Let there NOT be light
It's International Dark Sky week, do you know where your light is going?
Look up on a clear night in Austin, and you may see a handful of stars. Do the same thing out in the backcountry at Big Bend, and the stars are far too numerous to count.
The sky over both locations is the same, of course. What’s different is the amount of outdoor lighting competing with those little twinklers. The International Dark Sky Association estimates that outdoor lighting that shines directly upward wastes more than $2.2 billion worth of electricity in the US each year, the equivalent of 12.9 million barrels of oil or 451.8 million gallons of gas.
Excessive and mis-directed light also makes night time so bright that some 40 percent of Americans never even adjust to night vision. Two-thirds of our population can no longer see the Milky Way in the skies over their home.
This isn’t bad news just for penny pinchers and stargazers, either. Scientists are finding that artificially bright nights have an effect on our natural world, from navigation and reproduction in animals to dormancy and growth in plants — and even our own health.
Two-thirds of our population can no longer see the Milky Way in the skies over their home.
For example, too much light at night can affect our circadian rhythm, a 24-hour internal clock that controls hormone production, cell growth, and psychological changes in our bodies. This disruption has been shown to significantly increase the risk of breast cancer and possibly other diseases. Bright nights may even cause depression and contribute to obesity.
Artificial light disrupts the annual migrations of bird, putting some 450 migrating species at risk. Research has shown that certain wavelengths of artificial light can disrupt a bird’s sensitivity to the earth’s magnetic field, affecting their navigation ability. Birds are drawn to lighted structures at night, says John Arvin of the Gulf Coast Bird Observatory, gcbo.org where they circle, often striking guy wires, the lighted object, or each other — or drop to the ground exhausted.
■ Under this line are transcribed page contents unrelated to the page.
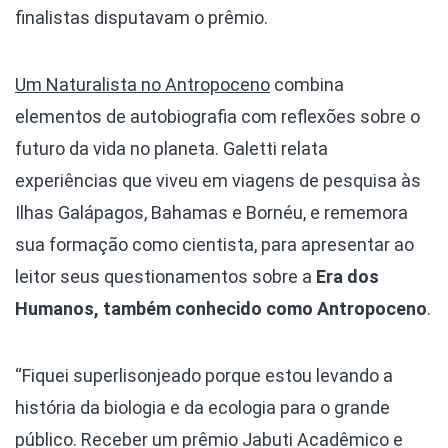
finalistas disputavam o prêmio.
Um Naturalista no Antropoceno
combina
elementos de autobiografia com reflexões sobre o
futuro da vida no planeta. Galetti relata
experiências que viveu em viagens de pesquisa às
Ilhas Galápagos, Bahamas e Bornéu, e rememora
sua formação como cientista, para apresentar ao
leitor seus questionamentos sobre a
Era dos
Humanos, também conhecido como Antropoceno
.
“Fiquei superlisonjeado porque estou levando a
história da biologia e da ecologia para o grande
público. Receber um prêmio Jabuti Acadêmico e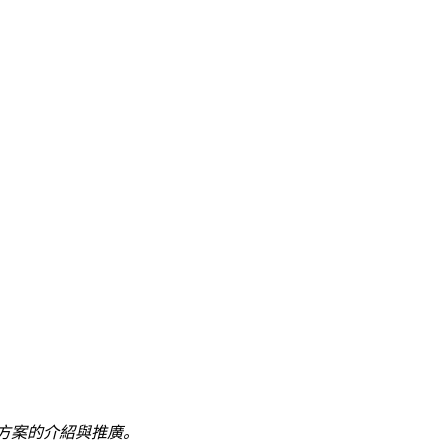
方案的介紹與推廣。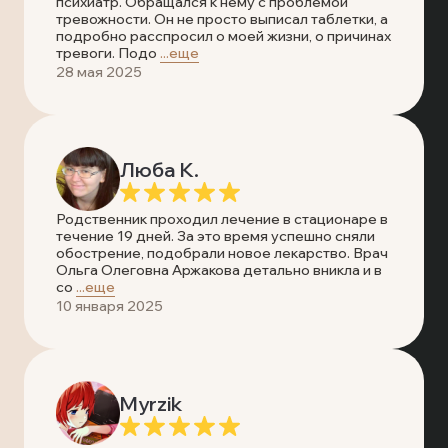
Лечение наркомании
Отзывы
психиатр. Обращался к нему с проблемой
тревожности. Он не просто выписал таблетки, а
Запись на прием
подробно расспросил о моей жизни, о причинах
Вызов врача
тревоги. Подо
...еще
Лечение алкоголизма
Статьи
Вызов врача
28 мая 2025
Запись на прием
Транспортировка пациентов
Вызов врача
Люба К.
Лечение в стационаре
Родственник проходил лечение в стационаре в
Скорая медицинская помощь
течение 19 дней. За это время успешно сняли
обострение, подобрали новое лекарство. Врач
Ольга Олеговна Аржакова детально вникла и в
Онлайн-консультация
со
...еще
10 января 2025
Запись на прием
Вызов врача
Myrzik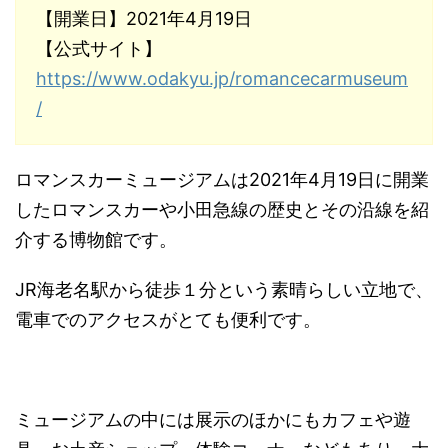
【開業日】2021年4月19日
【公式サイト】
https://www.odakyu.jp/romancecarmuseum
/
ロマンスカーミュージアムは2021年4月19日に開業
したロマンスカーや小田急線の歴史とその沿線を紹
介する博物館です。
JR海老名駅から徒歩１分という素晴らしい立地で、
電車でのアクセスがとても便利です。
ミュージアムの中には展示のほかにもカフェや遊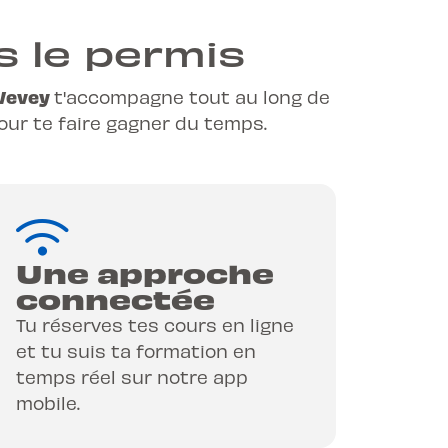
s le permis
 Vevey
t'accompagne tout au long de
pour te faire gagner du temps.
Une approche
connectée
Tu réserves tes cours en ligne
et tu suis ta formation en
temps réel sur notre app
mobile.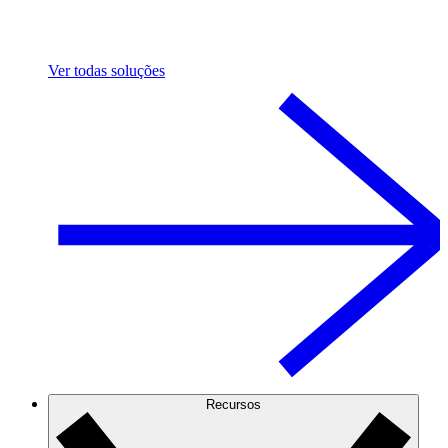
Ver todas soluções
Recursos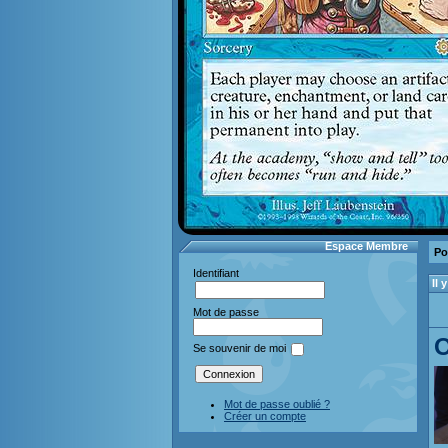
Espace Membre
Po
Identifiant
Il
Mot de passe
O
Se souvenir de moi
Mot de passe oublié ?
Créer un compte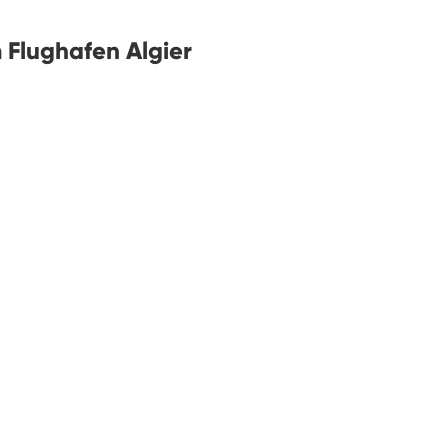
 Flughafen Algier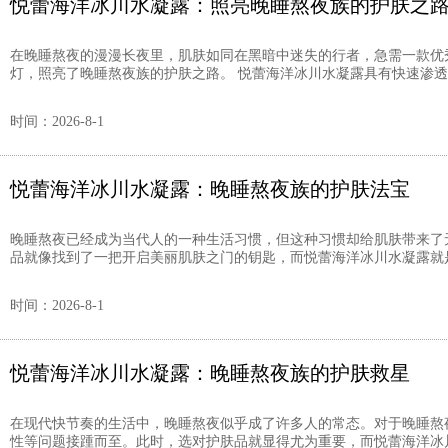
悦蕾海洋冰川水凝露：照亮晚睡熬夜族的护肤之
在晚睡熬夜的漫漫长夜里，肌肤如同在黑暗中迷失的行者，急需一款优
灯，照亮了晚睡熬夜族的护肤之路。 悦蕾海洋冰川水凝露具有快速渗透肌
时间：2026-8-1
悦蕾海洋冰川水凝露：晚睡熬夜族的护肤法宝
晚睡熬夜已经成为当代人的一种生活习惯，但这种习惯却给肌肤带来了
品就像找到了一把开启美丽肌肤之门的钥匙，而悦蕾海洋冰川水凝露就是这
时间：2026-8-1
悦蕾海洋冰川水凝露：晚睡熬夜族的护肤救星
在现代快节奏的生活中，晚睡熬夜似乎成了许多人的常态。对于晚睡熬
性等问题接踵而至。此时，选对护肤品就显得尤为重要，而悦蕾海洋冰川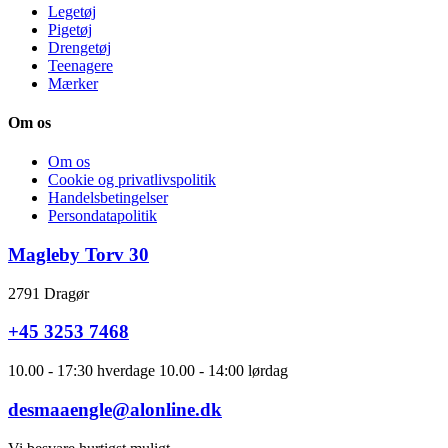
Legetøj
Pigetøj
Drengetøj
Teenagere
Mærker
Om os
Om os
Cookie og privatlivspolitik
Handelsbetingelser
Persondatapolitik
Magleby Torv 30
2791 Dragør
+45 3253 7468
10.00 - 17:30 hverdage 10.00 - 14:00 lørdag
desmaaengle@alonline.dk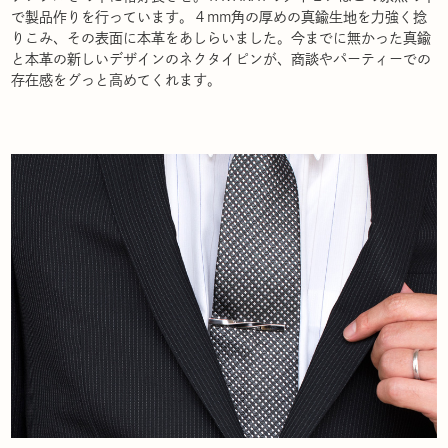
で製品作りを行っています。４mm角の厚めの真鍮生地を力強く捻
りこみ、その表面に本革をあしらいました。今までに無かった真鍮
と本革の新しいデザインのネクタイピンが、商談やパーティーでの
存在感をグっと高めてくれます。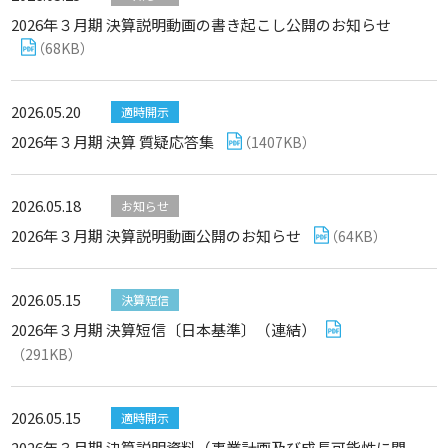
2026年３月期 決算説明動画の書き起こし公開のお知らせ
（68KB）
2026.05.20
適時開示
2026年３月期 決算 質疑応答集
（1407KB）
2026.05.18
お知らせ
2026年３月期 決算説明動画公開のお知らせ
（64KB）
2026.05.15
決算短信
2026年３月期 決算短信〔日本基準〕（連結）
（291KB）
2026.05.15
適時開示
2026年３月期 決算説明資料（事業計画及び成長可能性に関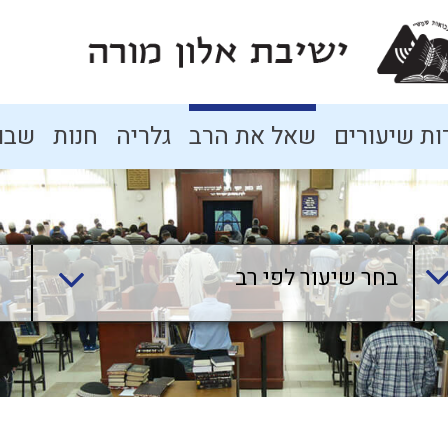
ת שיעורים
שאל את הרב
גלריה
חנות
שבו
בחר שיעור לפי רב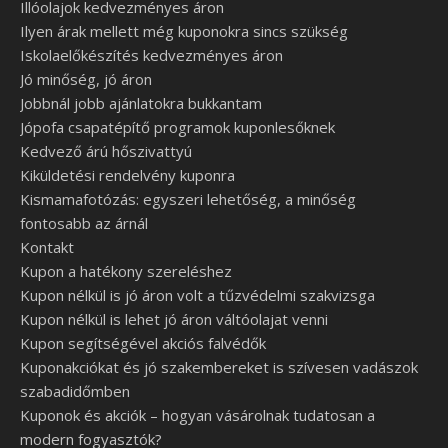
Illóolajok kedvezményes áron
Ilyen árak mellett még kuponokra sincs szükség
Iskolaelőkészítés kedvezményes áron
Jó minőség, jó áron
Jobbnál jobb ajánlatokra bukkantam
Jópofa csapatépítő programok kuponlesőknek
Kedvező árú hőszivattyú
Kiküldetési rendelvény kuponra
Kismamafotózás: egyszeri lehetőség, a minőség
fontosabb az árnál
Kontakt
Kupon a hatékony szereléshez
Kupon nélkül is jó áron volt a tűzvédelmi szakvizsga
Kupon nélkül is lehet jó áron váltóolajat venni
Kupon segítségével akciós falvédők
Kuponakciókat és jó szakembereket is szívesen vadászok
szabadidőmben
Kuponok és akciók – hogyan vásárolnak tudatosan a
modern fogyasztók?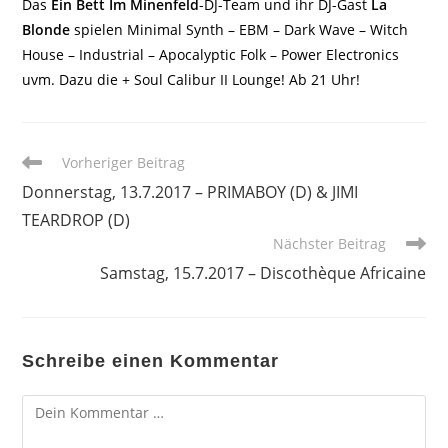
Das
Ein Bett Im Minenfeld
-DJ-Team und ihr DJ-Gast
La
Blonde
spielen Minimal Synth – EBM – Dark Wave – Witch
House – Industrial – Apocalyptic Folk – Power Electronics
uvm. Dazu die + Soul Calibur II Lounge! Ab 21 Uhr!
Weitere
Vorheriger Beitrag
Artikel
Donnerstag, 13.7.2017 – PRIMABOY (D) & JIMI
ansehen
TEARDROP (D)
Nächster Beitrag
Samstag, 15.7.2017 – Discothèque Africaine
Schreibe einen Kommentar
Kommentar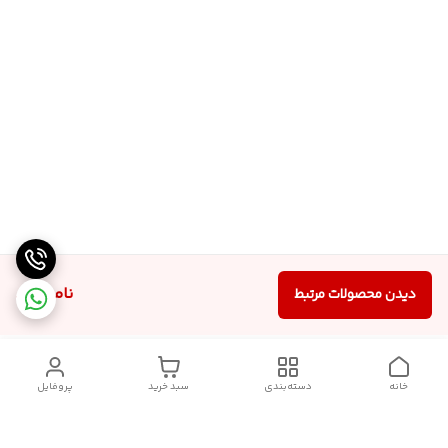
ناموجود
دیدن محصولات مرتبط
خانه
دسته‌بندی
سبد خرید
پروفایل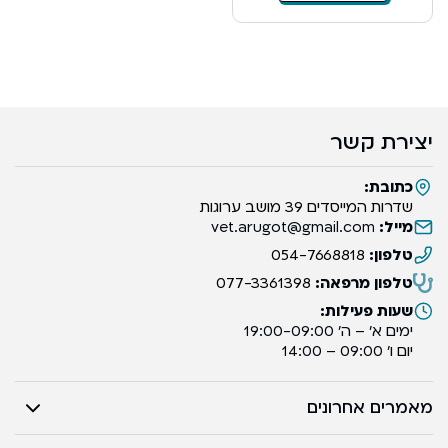
יצירת קשר
כתובת:
שדרות המייסדים 39 מושב ערוגות
מייל:
vet.arugot@gmail.com
טלפון:
054-7668818
טלפון מרפאה:
077-3361398
שעות פעילות:
ימים א’ – ה’ 19:00-09:00
יום ו’ 09:00 – 14:00
מאמרים אחרונים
Lighted structures cause as many as 100 million bird deaths in North America every year.
Hatching sea turtles instinctively turn away from the darkness of sand dunes behind the beach toward the open, lighter sky over the ocean. Artificial light disorients hatchlings, putting them at risk of dehydration, exhaustion, predation and being run over.
Nocturnal frogs suspend normal feeding when exposed to light, and male tree frogs may stop calling in areas with bright lights, which affects their ability to successfully mate and reproduce.
Insects suffer from increased predation around lights, and from a trapping effect that kills billions of them each year. You may not care about a bunch of dead bugs, but they’re a critical part of a healthy ecosystem, serving as food for animals and pollinators for plants.
Permanent lights actually allow criminals and vandals to see what they’re doing, the IDA reports. Schools that adopted timed and motion-activated lights, rather than always-on light, saw decreased vandalism and graffiti.
Anyone who has ever grown plants under artificial light indoors knows that plants are affected it — but not always in a good way. Photoreceptors in plants detect changes in day length, with longer winter nights triggering fall leaf loss. Urban trees may shed their leaves late, which makes them vulnerable to damage from cold and could restrict leaf growth the following spring.
In fact, many plant processes are light sensitive and potentially affected by artificial light. Bright lights have been shown to delay seasonal dormancy or dieback, and even flowering and fruit production. Plants are also affected when light affects pollinators such as birds and bats, and herbivores, which spread the seeds of many plant species.
While much light at night is simply the result of poor design or carelessness, ironically, some is actually intended to make us safer. But according to the IDA, studies have indicated that there is no conclusive correlation between night lighting and crime. In fact, bad lighting can create shadows where the bad guys can hide and glare that actually makes it harder to see. Permanent lights actually allow criminals and vandals to see what they’re doing, the IDA reports. Schools that adopted timed and motion-activated lights, rather than always-on light, saw decreased vandalism and graffiti.
Fortunately, this is an easy-to-solve problem. Eliminate or turn off unnecessary lights. Shield lights and focus lighting toward the ground or onto signage. Eliminate all upward-directed decorative lighting. You'll save energy and money. And we'll all enjoy the stars.